يَٰٓأَيُّهَا ٱلَّذِينَ ءَامَنُواْ كُتِبَ عَلَيۡكُمُ ٱلصِّيَامُ كَمَا كُتِبَ عَلَى ٱلَّذِينَ مِن قَبۡلِكُمۡ لَعَلَّكُمۡ تَتَّقُونَ 

“Wahai orang-orang yang beriman, diwajibkan atasmu berpuasa sebagaimana diwajibkan atas orang-orang sebelummu agar kamu bertakwa”. (QS. al-Baqarah, 2:183).

Puasa Ramadhan merupakan salah satu dari rukun Islam yang lima, disyariatkan pada hari Senin tanggal 2 Sya’ban, tahun kedua Hijriyah. Nabi s.a.w., bersabda:

بُنِيَ الْإِسْلَامُ عَلَى خَمْسٍ شَهَادَةِ أَنْ لَا إِلَهَ إِلَّا اللَّهُ وَأَنَّ مُحَمَّدًارَسُولُ اللَّهِ وَإِقَامِ الصَّلَاةِ وَإِيتَاءِ الزَّكَاةِ وَالْحَجِّ وَصَوْمِ رَمَضَانَ

“Islam itu ditegakkan atas lima azas yaitu: (1) Bersaksi bahwa sesungguhnya tidak ada Tuhan kecuali Allah, dan bersaksi bahwa sesungguhnya Nabi Muhammad adalah utusan Allah. (2) Mendirikan shalat. (3) Menunaikan zakat. (4) Berhaji ke Baitullah. (5) Berpuasa dalam bulan Ramadhan”. (Hadis Shahih, riwayat al-Bukhari: 7 dan Muslim: 19).

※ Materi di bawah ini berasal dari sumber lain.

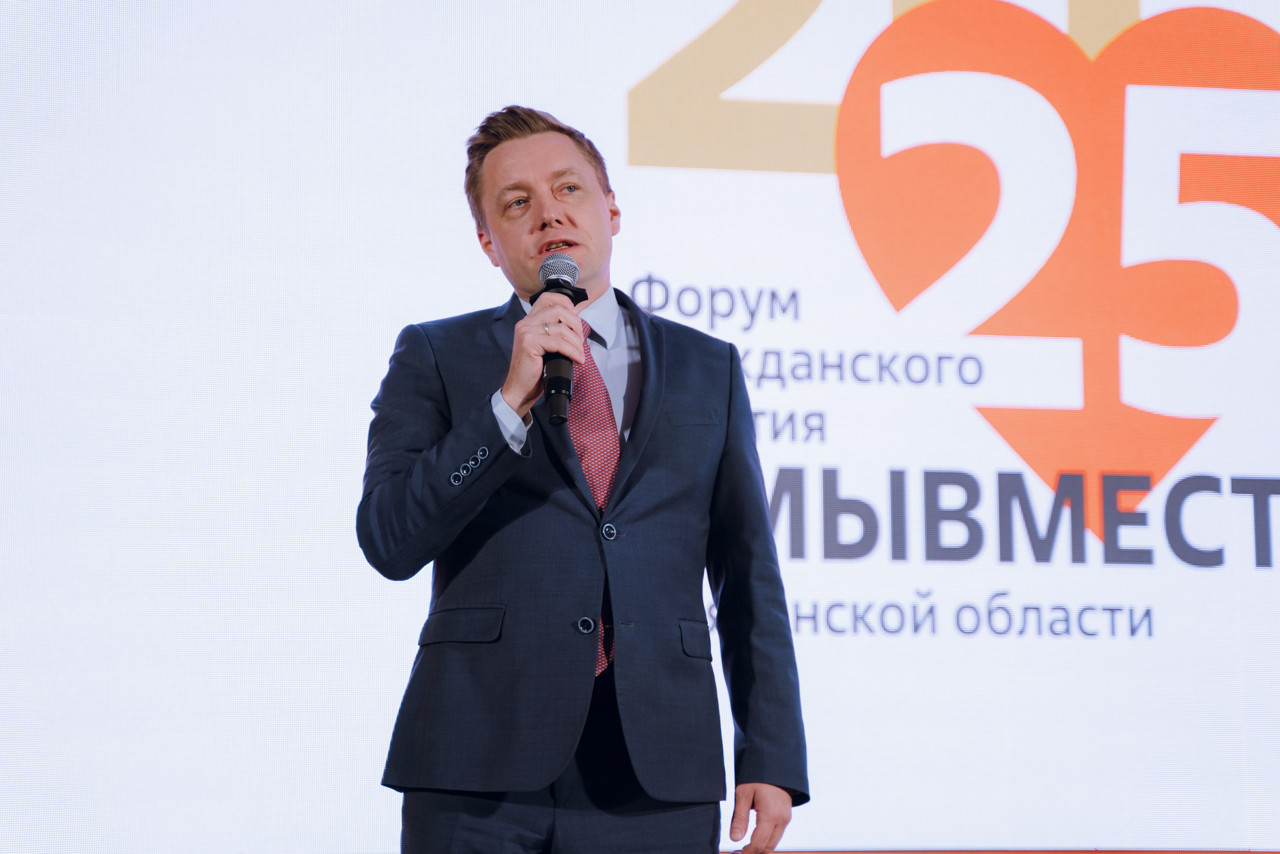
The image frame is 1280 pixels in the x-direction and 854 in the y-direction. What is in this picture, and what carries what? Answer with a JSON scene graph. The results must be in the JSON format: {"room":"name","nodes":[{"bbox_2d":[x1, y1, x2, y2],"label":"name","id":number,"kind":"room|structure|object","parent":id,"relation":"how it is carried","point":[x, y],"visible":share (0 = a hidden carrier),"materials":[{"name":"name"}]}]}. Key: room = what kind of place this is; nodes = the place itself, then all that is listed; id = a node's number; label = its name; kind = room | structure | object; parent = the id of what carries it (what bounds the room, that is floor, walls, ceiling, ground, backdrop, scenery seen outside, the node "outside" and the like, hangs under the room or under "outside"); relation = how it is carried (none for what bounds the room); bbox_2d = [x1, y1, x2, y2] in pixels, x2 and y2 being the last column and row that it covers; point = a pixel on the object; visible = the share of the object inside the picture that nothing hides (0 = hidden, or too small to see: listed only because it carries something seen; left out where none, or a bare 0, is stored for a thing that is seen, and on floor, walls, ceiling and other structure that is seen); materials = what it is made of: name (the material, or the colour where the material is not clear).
{"room":"event hall","nodes":[
{"label":"event hall","id":0,"kind":"room"},
{"bbox_2d":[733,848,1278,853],"label":"floor","id":1,"kind":"structure","parent":0,"point":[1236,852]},
{"bbox_2d":[3,0,1277,850],"label":"screen","id":2,"kind":"object","parent":1,"relation":"on","point":[815,180],"visible":0.94,"materials":[{"name":"white"}]},
{"label":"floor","id":3,"kind":"structure","parent":0,"visible":0},
{"bbox_2d":[365,107,808,851],"label":"man","id":4,"kind":"object","parent":3,"relation":"on","point":[547,170],"visible":0.97},
{"bbox_2d":[535,254,587,425],"label":"microphone","id":5,"kind":"object","parent":4,"relation":"in","point":[564,272],"visible":0.86,"materials":[{"name":"black metal"}]}
]}

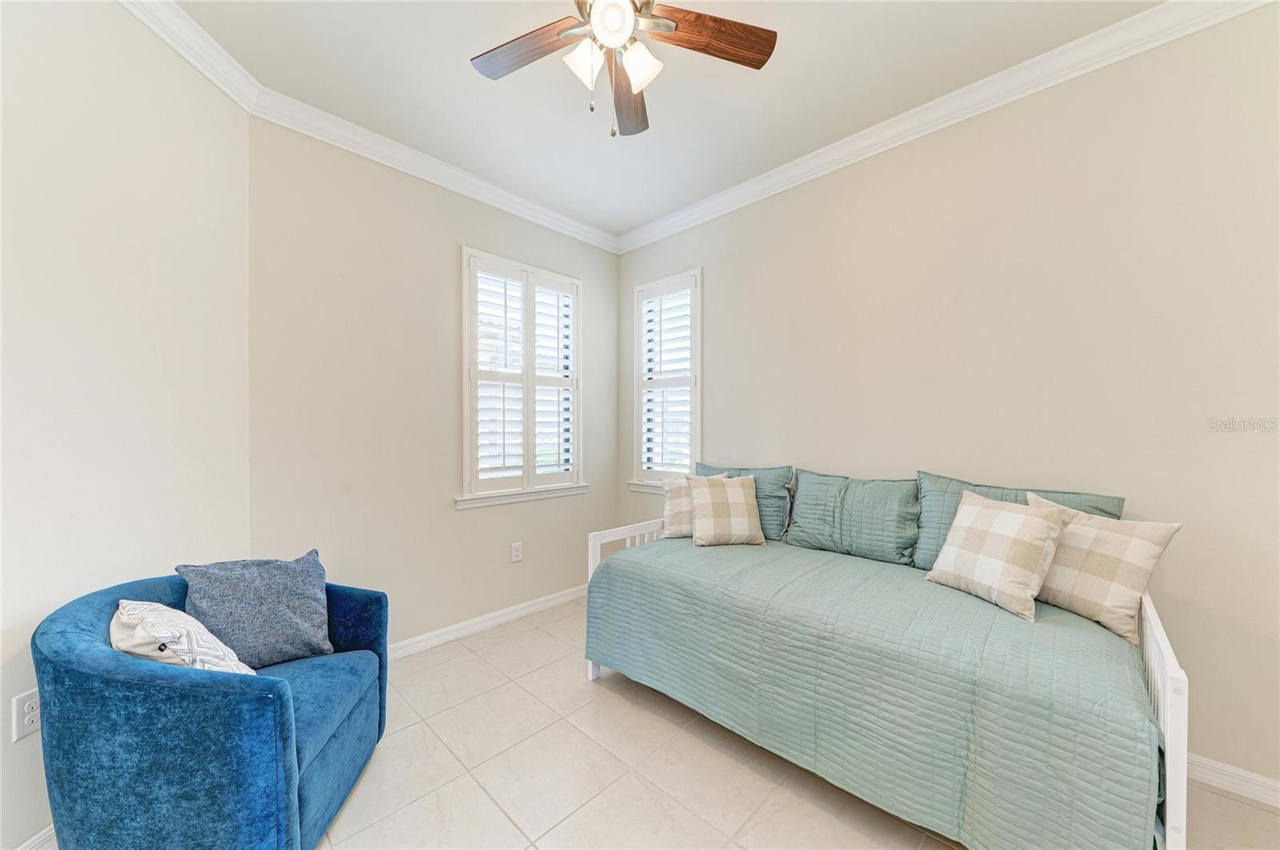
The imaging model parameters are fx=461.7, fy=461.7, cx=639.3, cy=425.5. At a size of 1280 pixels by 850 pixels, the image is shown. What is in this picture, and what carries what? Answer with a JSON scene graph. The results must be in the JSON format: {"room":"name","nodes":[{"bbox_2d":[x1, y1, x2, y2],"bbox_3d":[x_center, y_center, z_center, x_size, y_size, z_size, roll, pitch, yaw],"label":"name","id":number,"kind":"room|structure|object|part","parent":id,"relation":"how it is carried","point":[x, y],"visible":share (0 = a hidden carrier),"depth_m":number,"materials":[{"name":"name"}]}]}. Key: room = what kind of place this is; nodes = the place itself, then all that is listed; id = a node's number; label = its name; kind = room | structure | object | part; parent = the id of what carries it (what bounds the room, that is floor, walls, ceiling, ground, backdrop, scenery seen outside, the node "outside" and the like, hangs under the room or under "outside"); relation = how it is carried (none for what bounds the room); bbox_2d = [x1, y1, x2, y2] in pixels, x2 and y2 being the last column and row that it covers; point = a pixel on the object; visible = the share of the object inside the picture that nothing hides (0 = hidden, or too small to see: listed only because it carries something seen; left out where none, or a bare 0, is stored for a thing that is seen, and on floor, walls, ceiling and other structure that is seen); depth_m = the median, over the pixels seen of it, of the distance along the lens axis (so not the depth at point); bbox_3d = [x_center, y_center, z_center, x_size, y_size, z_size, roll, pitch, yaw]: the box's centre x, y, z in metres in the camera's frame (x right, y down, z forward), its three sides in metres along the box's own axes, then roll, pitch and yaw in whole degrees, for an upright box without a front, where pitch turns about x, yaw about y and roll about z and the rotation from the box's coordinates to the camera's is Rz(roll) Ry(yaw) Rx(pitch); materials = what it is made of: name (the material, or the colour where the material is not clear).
{"room":"bedroom","nodes":[
{"label":"bedroom","id":0,"kind":"room"},
{"bbox_2d":[0,0,251,849],"bbox_3d":[-1.823,-0.117,1.051,0.178,2.829,2.420,0,0,-2],"label":"left wall","id":1,"kind":"structure","parent":0,"point":[109,170],"depth_m":1.52,"materials":[{"name":"beige paint"}]},
{"bbox_2d":[11,688,40,741],"bbox_3d":[-1.754,0.828,1.329,0.009,0.120,0.075,0,0,-1],"label":"wall socket","id":2,"kind":"object","parent":1,"relation":"attached to","point":[31,710],"visible":0.78,"depth_m":1.32,"materials":[{"name":"white plastic"}]},
{"bbox_2d":[15,825,56,849],"bbox_3d":[-1.776,1.244,1.176,0.015,0.094,2.154,0,0,-1],"label":"baseboard","id":3,"kind":"structure","parent":1,"relation":"attached to","point":[46,834],"depth_m":1.36,"materials":[{"name":"white paint"}]},
{"bbox_2d":[116,0,262,110],"bbox_3d":[-1.707,-1.461,0.927,0.083,0.102,2.309,0,0,-1],"label":"crown molding","id":4,"kind":"structure","parent":1,"relation":"attached to","point":[209,75],"depth_m":1.78,"materials":[{"name":"white paint"}]},
{"bbox_2d":[246,116,620,654],"bbox_3d":[-0.999,-0.114,3.018,0.156,2.828,2.434,1,1,44],"label":"back wall","id":5,"kind":"structure","parent":0,"point":[459,236],"depth_m":2.53,"materials":[{"name":"paint"}]},
{"bbox_2d":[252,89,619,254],"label":"crown molding","id":6,"kind":"structure","parent":5,"relation":"attached to","point":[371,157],"depth_m":2.58,"materials":[{"name":"white paint"}]},
{"bbox_2d":[388,584,585,661],"bbox_3d":[-0.974,1.241,2.904,0.016,0.090,2.487,1,1,44],"label":"baseboard","id":7,"kind":"structure","parent":5,"relation":"attached to","point":[504,618],"depth_m":2.87,"materials":[{"name":"white paint"}]},
{"bbox_2d":[510,541,523,562],"bbox_3d":[-0.814,0.840,3.067,0.009,0.123,0.076,1,1,44],"label":"wall socket","id":8,"kind":"object","parent":5,"relation":"attached to","point":[517,551],"visible":0.98,"depth_m":3.06,"materials":[{"name":"white plastic"}]},
{"bbox_2d":[458,246,585,507],"bbox_3d":[-0.809,-0.293,3.216,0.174,1.619,0.988,1,1,44],"label":"window","id":9,"kind":"structure","parent":5,"relation":"in","point":[466,432],"depth_m":3.14,"materials":[{"name":"white"}]},
{"bbox_2d":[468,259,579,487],"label":"plantation shutter","id":10,"kind":"object","parent":9,"relation":"attached to","point":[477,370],"visible":0.91,"depth_m":3.16,"materials":[{"name":"white paint"}]},
{"bbox_2d":[164,0,1163,238],"bbox_3d":[0.066,-1.556,1.060,4.211,0.106,3.819,1,1,44],"label":"ceiling","id":11,"kind":"structure","parent":0,"point":[572,120],"depth_m":2.03,"materials":[{"name":"white paint"}]},
{"bbox_2d":[469,0,775,137],"bbox_3d":[-0.096,-1.243,1.460,1.038,0.619,1.037,1,1,44],"label":"ceiling fan","id":12,"kind":"object","parent":11,"relation":"hanging from","point":[762,50],"visible":0.98,"depth_m":1.54,"materials":[{"name":"brown wood"}]},
{"bbox_3d":[-0.368,-1.259,1.565,0.487,0.037,0.216,0,0,17],"label":"fan blade","id":13,"kind":"part","parent":12,"relation":"part of","materials":[{"name":"brown wood"}]},
{"bbox_3d":[-0.172,-1.156,1.496,0.111,0.120,0.116,1,1,44],"label":"glass shade","id":14,"kind":"part","parent":12,"relation":"part of","materials":[{"name":"white glass"}]},
{"bbox_3d":[-0.090,-1.251,1.448,0.129,0.100,0.130,0,1,-27],"label":"globe","id":15,"kind":"part","parent":12,"relation":"part of","materials":[{"name":"white glass"}]},
{"bbox_3d":[-0.046,-1.272,1.807,0.177,0.052,0.500,0,0,-1],"label":"fan blade","id":16,"kind":"part","parent":12,"relation":"part of","materials":[{"name":"brown wood"}]},
{"bbox_3d":[-0.004,-1.154,1.503,0.118,0.121,0.120,1,1,44],"label":"glass shade","id":17,"kind":"part","parent":12,"relation":"part of","materials":[{"name":"white glass"}]},
{"bbox_3d":[0.214,-1.279,1.535,0.293,0.036,0.409,1,1,44],"label":"fan blade","id":18,"kind":"part","parent":12,"relation":"part of","materials":[{"name":"brown wood"}]},
{"bbox_2d":[279,596,1279,849],"bbox_3d":[0.071,1.344,1.167,4.292,0.100,3.627,1,1,44],"label":"floor","id":19,"kind":"structure","parent":0,"point":[507,641],"depth_m":1.69,"materials":[{"name":"beige tile"}]},
{"bbox_2d":[31,569,391,849],"bbox_3d":[-1.273,0.901,1.472,0.750,0.779,0.825,0,0,-4],"label":"blue armchair","id":20,"kind":"object","parent":19,"relation":"on","point":[379,725],"visible":0.91,"depth_m":1.18,"materials":[{"name":"blue fabric"}]},
{"bbox_2d":[111,600,256,675],"bbox_3d":[-1.341,0.661,1.345,0.441,0.331,0.238,0,0,31],"label":"throw pillow","id":21,"kind":"object","parent":20,"relation":"on","point":[121,610],"visible":0.62,"depth_m":1.27,"materials":[{"name":"white fabric"}]},
{"bbox_2d":[174,551,337,667],"bbox_3d":[-1.372,0.668,1.681,0.223,0.390,0.451,1,1,44],"label":"throw pillow","id":22,"kind":"object","parent":20,"relation":"on","point":[276,586],"visible":0.91,"depth_m":1.63,"materials":[{"name":"fabric"}]},
{"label":"seat cushion","id":23,"kind":"part","parent":20,"relation":"part of","materials":[{"name":"blue fabric"}]},
{"bbox_2d":[579,472,1189,849],"bbox_3d":[0.815,0.808,2.052,2.067,0.967,1.078,1,1,44],"label":"daybed","id":24,"kind":"object","parent":19,"relation":"on","point":[1168,702],"visible":0.51,"depth_m":1.47,"materials":[{"name":"teal fabric"}]},
{"bbox_3d":[0.077,0.904,2.637,0.159,0.734,0.943,1,1,44],"label":"footboard","id":25,"kind":"part","parent":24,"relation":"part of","materials":[{"name":"white wood"}]},
{"bbox_2d":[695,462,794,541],"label":"green pillow","id":26,"kind":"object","parent":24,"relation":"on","point":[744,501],"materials":[{"name":"teal fabric"}]},
{"bbox_2d":[590,532,1169,849],"bbox_3d":[0.793,0.937,2.030,1.986,0.602,1.052,1,1,44],"label":"quilt","id":27,"kind":"object","parent":24,"relation":"on","point":[986,608],"visible":0.88,"depth_m":1.44,"materials":[{"name":"fabric"}]},
{"bbox_2d":[659,472,728,539],"bbox_3d":[0.325,0.477,2.762,0.406,0.374,0.207,0,0,-3],"label":"plaid pillow","id":28,"kind":"object","parent":27,"relation":"on","point":[680,492],"visible":0.52,"depth_m":2.70,"materials":[{"name":"beige fabric"}]},
{"bbox_2d":[686,473,764,547],"bbox_3d":[0.471,0.466,2.563,0.416,0.359,0.255,0,0,-8],"label":"plaid pillow","id":29,"kind":"object","parent":27,"relation":"on","point":[705,490],"visible":0.99,"depth_m":2.50,"materials":[{"name":"beige fabric"}]},
{"bbox_2d":[784,468,919,565],"bbox_3d":[1.079,0.454,2.393,0.662,0.414,0.233,1,1,44],"label":"green pillow","id":30,"kind":"object","parent":27,"relation":"on","point":[810,534],"visible":0.98,"depth_m":2.31,"materials":[{"name":"fabric"}]},
{"bbox_2d":[924,488,1071,622],"bbox_3d":[1.349,0.461,1.774,0.244,0.381,0.425,0,0,-19],"label":"plaid pillow","id":31,"kind":"object","parent":27,"relation":"on","point":[1030,524],"visible":0.99,"depth_m":1.69,"materials":[{"name":"beige fabric"}]},
{"bbox_2d":[911,472,1124,572],"bbox_3d":[1.533,0.456,1.943,0.702,0.430,0.231,1,1,44],"label":"green pillow","id":32,"kind":"object","parent":27,"relation":"on","point":[933,551],"visible":0.32,"depth_m":2.02,"materials":[{"name":"teal fabric"}]},
{"bbox_2d":[1024,493,1183,640],"bbox_3d":[1.584,0.487,1.679,0.228,0.386,0.450,0,0,-19],"label":"plaid pillow","id":33,"kind":"object","parent":27,"relation":"on","point":[1090,534],"visible":0.82,"depth_m":1.56,"materials":[{"name":"beige fabric"}]},
{"bbox_2d":[613,4,1279,797],"bbox_3d":[1.274,-0.120,2.494,4.166,2.814,0.157,1,1,44],"label":"right wall","id":34,"kind":"structure","parent":0,"point":[718,283],"depth_m":1.89,"materials":[{"name":"paint"}]},
{"bbox_2d":[627,268,702,490],"bbox_3d":[0.233,-0.290,3.513,0.731,1.621,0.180,1,1,44],"label":"window","id":35,"kind":"structure","parent":34,"relation":"in","point":[698,427],"depth_m":3.48,"materials":[{"name":"white"}]},
{"bbox_2d":[637,276,695,479],"bbox_3d":[0.204,-0.322,3.461,0.539,1.447,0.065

Dalam hadis yang lain Rasulullah s.a.w., bersabda:

مَنْ صَامَ رَمَضَانَ إِيمَانًا وَاحْتِسَابًا غُفِرَ لَهُ مَا تَقَدَّمَ مِنْ ذَنْبِهِ

Dari Abu Hurairah ra, Nabi SAW, bersabda: "Siapa yang melaksanakan puasa Ramadhan dengan keimanan dan keikhlasan, maka diampuni dosanya yang telah berlalu”. (Hadis Shahih, riwayat al-Bukhari: 37 dan Muslim: 1266).

Dalam hadis yang lain Rasulullah SAW, bersabda:

كُلُّ عَمَلِ ابْنِ آدَمَ يُضَاعَفُ الْحَسَنَةُ عَشْرُ أَمْثَالِهَا إِلَى سَبْعمِائَة ضِعْفٍ قَالَ اللَّهُ عَزَّ وَجَلَّ إِلَّا الصَّوْمَ فَإِنَّهُ لِي وَأَنَا أَجْزِي بِهِ يَدَعُ شَهْوَتَهُ وَطَعَامَهُ مِنْ أَجْلِي لِلصَّائِمِ فَرْحَتَانِ فَرْحَةٌ عِنْدَ فِطْرِهِ وَفَرْحَةٌ عِنْدَ لِقَاءِ رَبِّهِ وَلَخُلُوفُ فِيهِ أَطْيَبُ عِنْدَ اللَّهِ مِنْ رِيحِ الْمِسْكِ

“Amal setiap orang balasannya dilipat gandakan, setiap kebaikan dibalas dengan sepuluh kali lipat sampai tujuh ratus kali. Berfirman Allah SAW: “Kecuali puasa, karena sesungguhnya puasa itu adalah untuk-Ku dan Aku sendiri yang langsung membalasnya, karena ia (orang yang berpuasa) telah meninggalkan syahwat, makan, dan minumnya semata-mata untuk beribadah pada-Ku. Bagi orang yang berpuasa memperoleh dua kebahagiaan, (1) kebahagiaan ketika ia berbuka dan (2) kebahagiaan ketika ia berjumpa dengan Tuhannya. Sesungguhnya aroma mulut orang yang berpuasa di sisi Allah lebih harum dari parfum misk (kasturi)”. (Hadis Shahih, riwayat al-Bukhari: 6938 dan Muslim: 1945).